Arsenal 'til I die
"Honey, I'm home! And I brought the Premier League title with me!"
Some people just can't win. Robin van Persie is an Arsenal man through and through. Everything he has ever done has been for the Gunners' good and yet he was rewarded with hearty boos every time that he touched the ball on Sunday.
First he dragged the north Londoners near-single-handedly into the Champions League last season. Then he raked in £24 million for them by joining Manchester United.
Not only did they win without Luis Suarez but the Reds' merciless rending of Newcastle pioneered the game-changing innovation that you do not have to bite people to succeed.
So clear was his domination of both the Player of the Year and Young Player of the Year prizes at the PFA awards that it was surprising not to see him win the Championship gong as well.
Yes, he scored an own goal at the end, but the Wigan defender netted a priceless reply to Tottenham's comical opener. Without it, the Latics would have folded, their goal difference in tatters.
And so it was that, with nearly his first touch, Van Persie started a sizzling Gunners counterattack that resulted in Theo Walcott's opener.
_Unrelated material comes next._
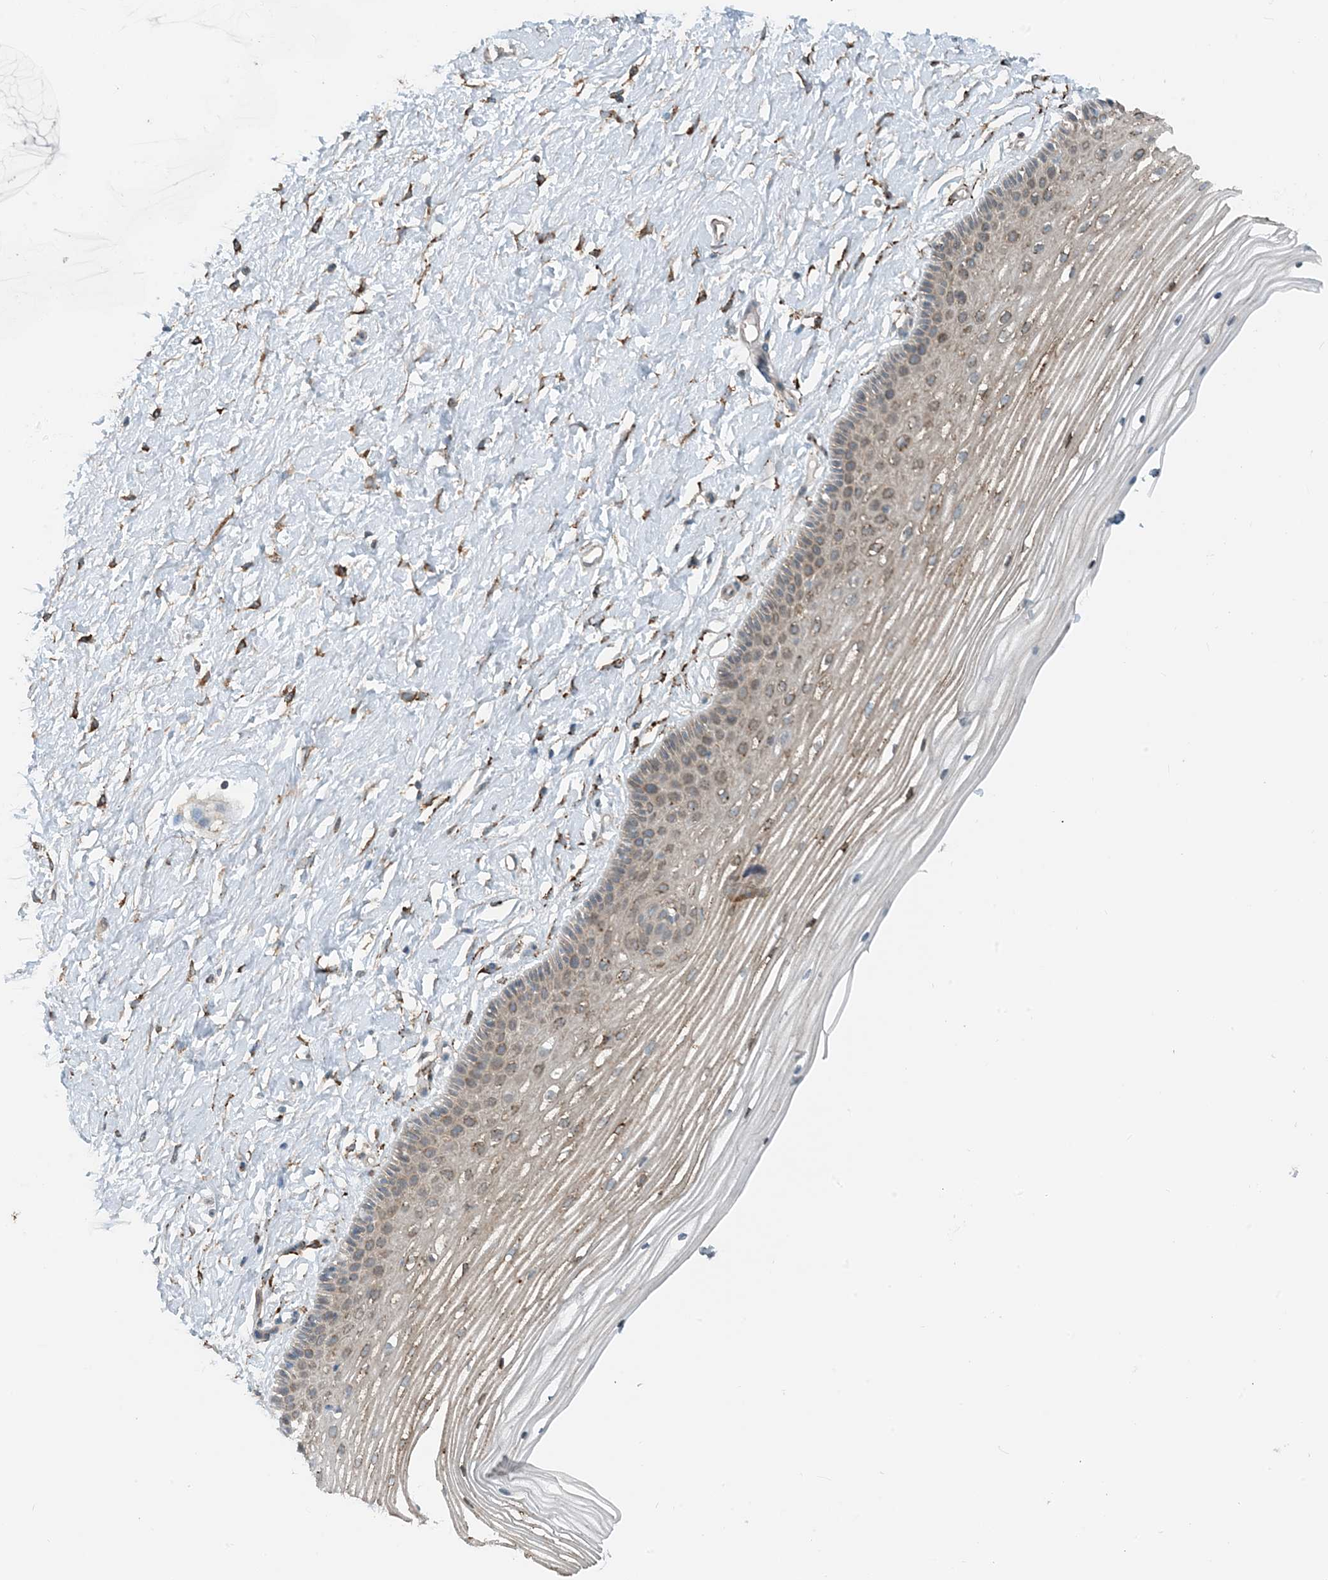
{"staining": {"intensity": "weak", "quantity": "25%-75%", "location": "cytoplasmic/membranous"}, "tissue": "vagina", "cell_type": "Squamous epithelial cells", "image_type": "normal", "snomed": [{"axis": "morphology", "description": "Normal tissue, NOS"}, {"axis": "topography", "description": "Vagina"}, {"axis": "topography", "description": "Cervix"}], "caption": "Immunohistochemistry (IHC) staining of unremarkable vagina, which reveals low levels of weak cytoplasmic/membranous expression in approximately 25%-75% of squamous epithelial cells indicating weak cytoplasmic/membranous protein staining. The staining was performed using DAB (3,3'-diaminobenzidine) (brown) for protein detection and nuclei were counterstained in hematoxylin (blue).", "gene": "CERKL", "patient": {"sex": "female", "age": 40}}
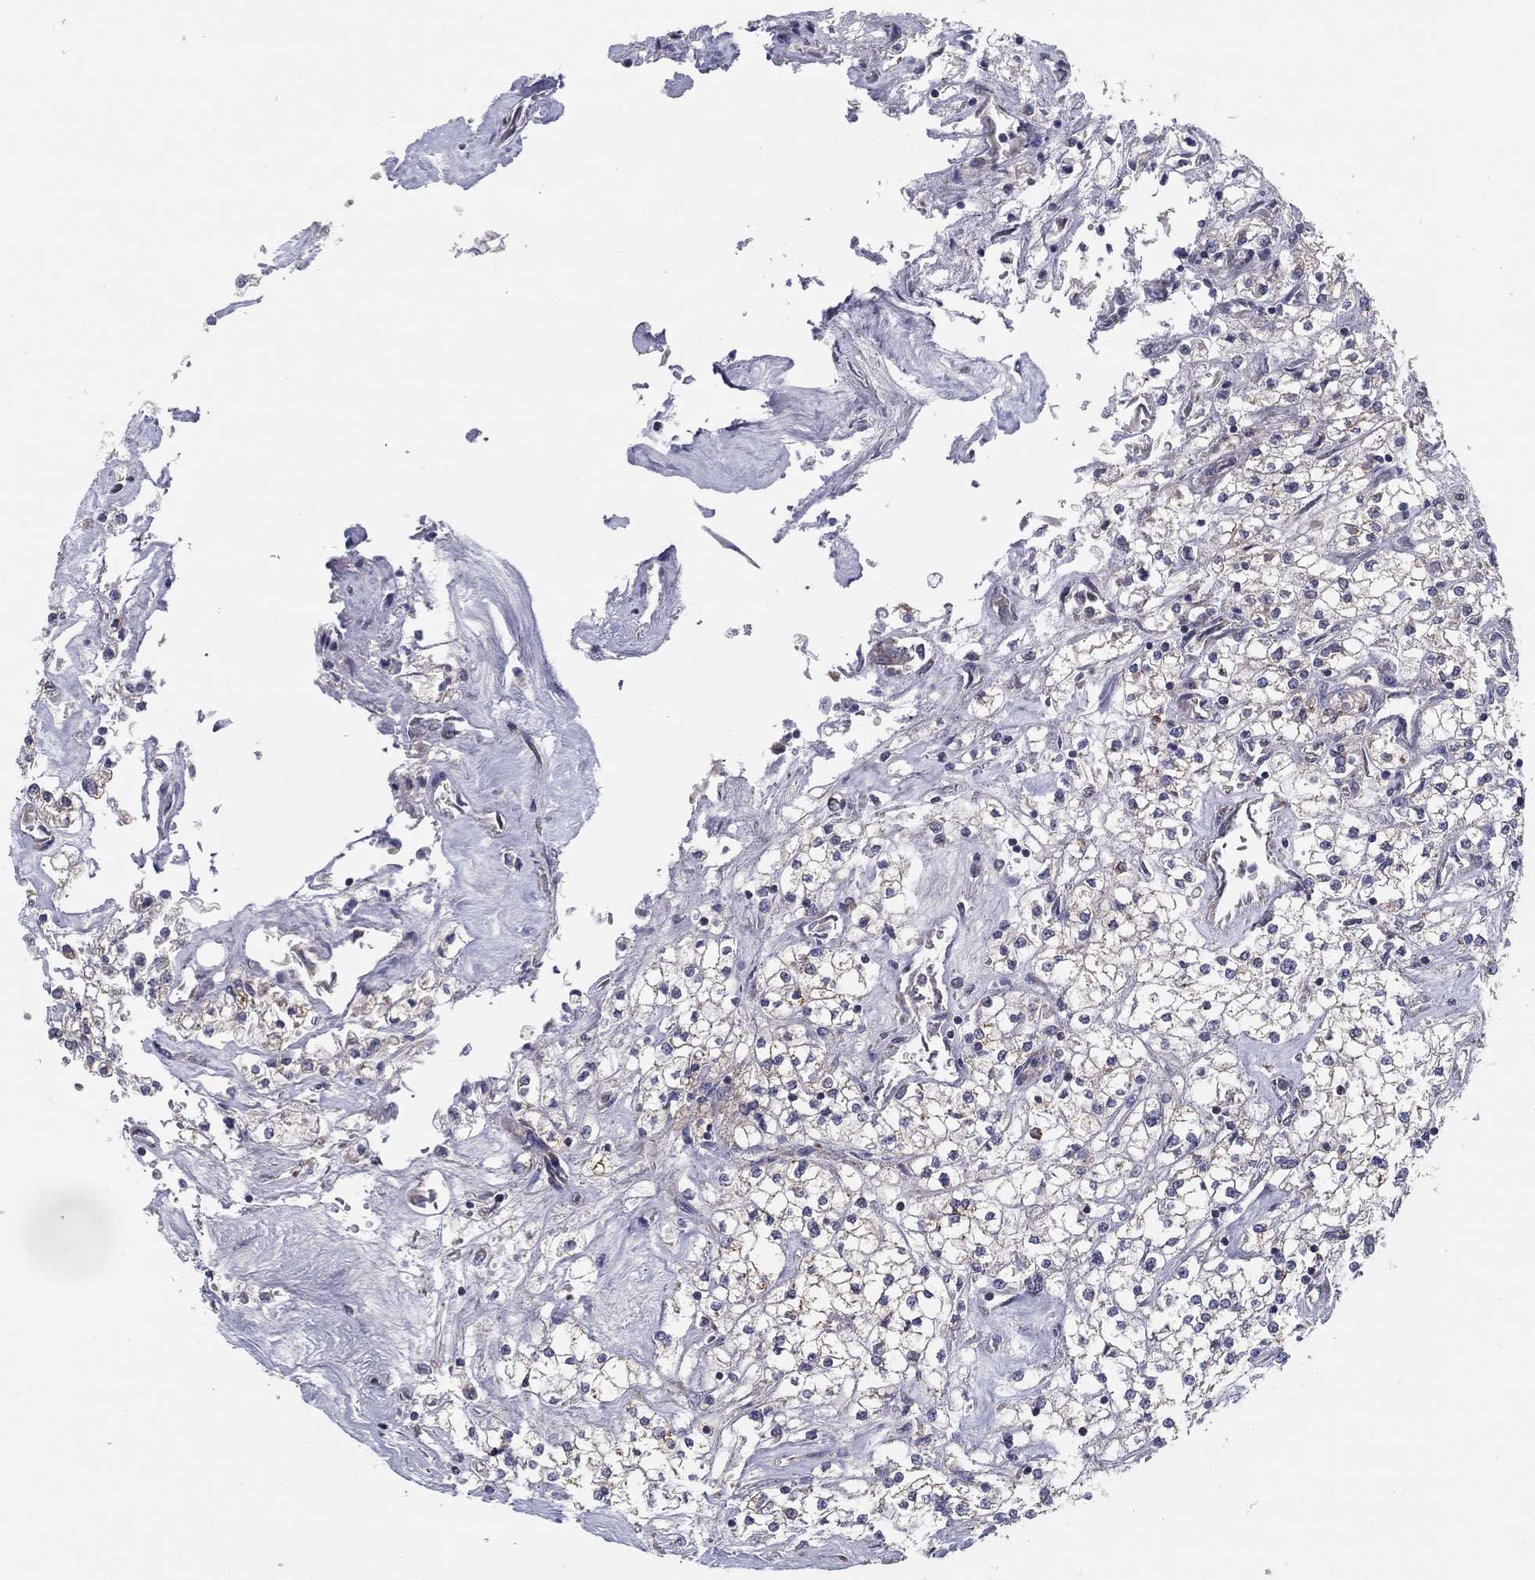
{"staining": {"intensity": "negative", "quantity": "none", "location": "none"}, "tissue": "renal cancer", "cell_type": "Tumor cells", "image_type": "cancer", "snomed": [{"axis": "morphology", "description": "Adenocarcinoma, NOS"}, {"axis": "topography", "description": "Kidney"}], "caption": "An immunohistochemistry histopathology image of renal cancer (adenocarcinoma) is shown. There is no staining in tumor cells of renal cancer (adenocarcinoma). The staining was performed using DAB to visualize the protein expression in brown, while the nuclei were stained in blue with hematoxylin (Magnification: 20x).", "gene": "PCSK1", "patient": {"sex": "male", "age": 80}}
Yet the home fans still booed. He had even walked into the 'wrong' dressing room before the game, as if his continued allegiance could be more obvious.
He would not even have had to equalise if Bacary Sagna had not rushed over to him just before the half-time whistle to give him a big hug.
Unfortunately, the hapless right-back slipped and clattered into the Dutchman instead. From the spot, instinct took over; Arsenal would never have wanted him if he were not so primal a goalscoring force.
The players knew; they set up a guard of honour for him as he emerged onto the pitch, to make it clear to the supporters that this was a man to be loved and respected, who was on their side, not an enemy. That this message was not heeded is a tragedy for the loyal Van Persie.
Perhaps he will even be moved to abandon his fealty in the summer. "It didn't have to be like this," he will sob as he lifts the Premier League trophy in a United shirt, having scored the goal that dumped Arsenal into fifth the week before. "You drove me away."
"Oh, yes, Wojciech, I will give you a hug! I'm so glad to be home"
Quote of the weekend
"If you saw where Joey lived in Marseille, I think it would be very difficult to get him back."
- Harry Redknapp, shortening the odds on Marseille in the 'where will Harry Redknapp go when he inevitably bails on his QPR car crash' market
As Bobby Tambling was paraded around the Stamford Bridge pitch at half-time on Sunday, it was a moment that made you realise: One day, Frank Lampard will be doing this. So will John Terry. The difference will be that Lampard will be doing so in a dignified suit and Terry will be doing so in full Chelsea kit, touting himself for an England recall.
While the midfielder carries on carrying on, quietly closing in on Tambling's all-time Blues goalscoring record and not making a fuss about his contractual situation, reports emerged on Saturday that Terry is itching to return to national duty.
|QPR and Reading
OK, let's face it, just QPR. Reading have barely even noticed that they were promoted in the first place and will probably have won the Championship by October. The Rs, though, are up Leeds creek without a paddle.
"Hey, Bobby! How would you like a quiet, nothing-to-play-for, mid-table clash between Southampton and West Brom for your first Premier League refereeing gig?" "Yes, please! What could possibly go wrong?"
Yes, he scored the equaliser in the first half, but the Wigan defender bundled in a catastrophic own goal at the death. Without it, the Latics would have been firmly on the way to another miracle survival.
The Bee on his knees
Sometimes in football, it just isn't your day. Luck conspires against you and there isn't anything that you can do.
Sometimes, however, you can do things like not let the overenthusiastic young loanee take the most important penalty of the season instead of the battle-hardened captain, the designated taker.
Yet, when Brentford were given a 95th-minutes spot kick that would have returned them to the Championship after 20 years away, Fulham-owned Marcello Trotta barged his way through and insisted that he be trusted with it. He hit the bar; Doncaster ran down the other end to score, taking them up at the Bees' expense.
The Italian's extraordinary, rank-ignoring confidence, MTW can only assume, must have been prompted by some nonspecific deity reaching into his very soul the moment before and explaining to him that he was some sort of prophesied Chosen One. Either that or a particularly high score on 'Tetris' at half-time.
For now, however, and for probably quite a long time into the future, the only thing that Trotta is likely to be Chosen to do is brew the tea, pick up the next round at the pub and stay very quiet indeed.